EXCERPTED PASSAGE:
Goodman v. McMillan

Decision Date27 August 1952
Docket Number3 Div. 629
Citation61 So.2d 55,258 Ala. 125
PartiesGOODMAN et al. v. McMILLAN et al.
CourtAlabama Supreme Court

H. L. Anderton, Birmingham, for appellants.

Hugh M. Caffey, and McMillan, Caffey & McMillan, all of Brewton, for appellees.

SIMPSON, Justice.

The appeal challenges the construction placed by the trial court on two provisions of an irrevocable trust created by an instrument executed March 28, 1929, by the late D. W. McMillan, a wealthy physician of Pensacola, Florida.

The instrument provided that the administration of the trust should be transacted in a court of competent jurisdiction in Escambia County, Alabama. Ed. Leigh McMillan, attorney of Brewton, Alabama, and cousin of trustor, was named the principal trustee and since the execution of the instrument has acted exclusively in that capacity.

The trust provisions under consideration are those designed at the time of the execution of the trust to benefit the trustor's then wife, Florence McMillan, and her daughter, Frances Brodsky, the appellants here, complainants below, who claim its benefits by the bill as last amended.

The instrument in so far as pertinent provided that after the trustor's death 'and during the lives of my wife, Florence McMillan, [and others] * * * all net income and profit, so derived, shall by my said trustee or trustees be paid to the following named persons, in the following amounts, for the following times, and used for the following purposes:

'(a) There shall be paid to my widow, Florence McMillan, the sum of one thousand dollars ($1,000.00) per month so long as she shall live and remain my widow.

* * *

* * *

'(d) In the event that either of my cousins Ed. Leigh McMillan or Malcom McMillan, or any of the family or lineal descendants of either; or either of my stepdaughters, Annette Woods or Frances Brodsky, should during the continuance of this trust, be in want or needy circumstances,--then in any of said events my trustee or trustees shall use and devote so much of said income and profits not otherwise divested as he or they may deem necessary or proper for the support, comfort and wellbeing of those or any of those so in want or in needy circumstances.'

The trial court ruled that the complainants were not entitled to relief. We are in accord with that decree. The two provisions will be discussed in order.

Provision (a)

EXERCISE BRIEF: Summarize the Goodman v. McMillan opinion excerpt in two sentences.

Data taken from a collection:
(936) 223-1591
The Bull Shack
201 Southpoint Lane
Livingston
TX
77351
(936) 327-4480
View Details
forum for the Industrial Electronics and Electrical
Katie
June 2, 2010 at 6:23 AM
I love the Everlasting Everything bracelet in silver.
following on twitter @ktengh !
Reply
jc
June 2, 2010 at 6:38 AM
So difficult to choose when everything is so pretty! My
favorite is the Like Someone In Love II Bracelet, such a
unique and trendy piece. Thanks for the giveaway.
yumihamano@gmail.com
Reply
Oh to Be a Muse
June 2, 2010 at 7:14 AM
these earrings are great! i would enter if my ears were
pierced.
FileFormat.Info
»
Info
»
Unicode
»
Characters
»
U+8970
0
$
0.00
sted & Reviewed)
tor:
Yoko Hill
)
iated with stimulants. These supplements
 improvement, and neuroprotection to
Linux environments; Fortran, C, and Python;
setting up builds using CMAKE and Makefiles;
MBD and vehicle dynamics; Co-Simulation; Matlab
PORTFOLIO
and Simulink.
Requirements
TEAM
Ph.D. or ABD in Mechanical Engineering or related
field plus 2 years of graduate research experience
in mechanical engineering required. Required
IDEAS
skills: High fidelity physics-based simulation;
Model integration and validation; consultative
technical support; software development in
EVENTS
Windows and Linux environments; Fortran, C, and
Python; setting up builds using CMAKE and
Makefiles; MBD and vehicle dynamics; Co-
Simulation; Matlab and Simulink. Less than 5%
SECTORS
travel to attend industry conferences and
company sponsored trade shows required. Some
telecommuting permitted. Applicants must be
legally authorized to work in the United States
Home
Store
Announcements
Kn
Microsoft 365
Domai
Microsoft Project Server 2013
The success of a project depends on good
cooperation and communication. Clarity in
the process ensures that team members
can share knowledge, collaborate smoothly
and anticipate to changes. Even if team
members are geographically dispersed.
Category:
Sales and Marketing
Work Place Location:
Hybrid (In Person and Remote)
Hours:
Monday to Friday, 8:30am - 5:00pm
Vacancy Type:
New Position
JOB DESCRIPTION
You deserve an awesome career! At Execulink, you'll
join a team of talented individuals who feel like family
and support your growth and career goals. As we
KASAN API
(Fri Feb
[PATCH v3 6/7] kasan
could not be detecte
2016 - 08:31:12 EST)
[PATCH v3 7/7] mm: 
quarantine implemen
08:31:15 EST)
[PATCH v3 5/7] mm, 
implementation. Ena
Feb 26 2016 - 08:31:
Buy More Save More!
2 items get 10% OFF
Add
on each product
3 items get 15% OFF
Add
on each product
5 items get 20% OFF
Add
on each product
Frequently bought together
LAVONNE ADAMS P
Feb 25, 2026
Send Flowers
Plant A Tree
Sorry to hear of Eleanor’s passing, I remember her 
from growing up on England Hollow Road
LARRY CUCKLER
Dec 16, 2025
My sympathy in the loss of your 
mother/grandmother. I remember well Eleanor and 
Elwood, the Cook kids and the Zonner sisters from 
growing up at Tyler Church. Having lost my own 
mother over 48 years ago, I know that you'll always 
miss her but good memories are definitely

ANSWER SPACE: The appeal challenges the trial court's construction of two provisions of an irrevocable trust that D. W. McMillan created in 1929, provisions meant to benefit his then wife, Florence McMillan, and her daughter, Frances Brodsky, who are the appellants. The trial court ruled that they were not entitled to relief, and the Alabama Supreme Court agrees with that decree.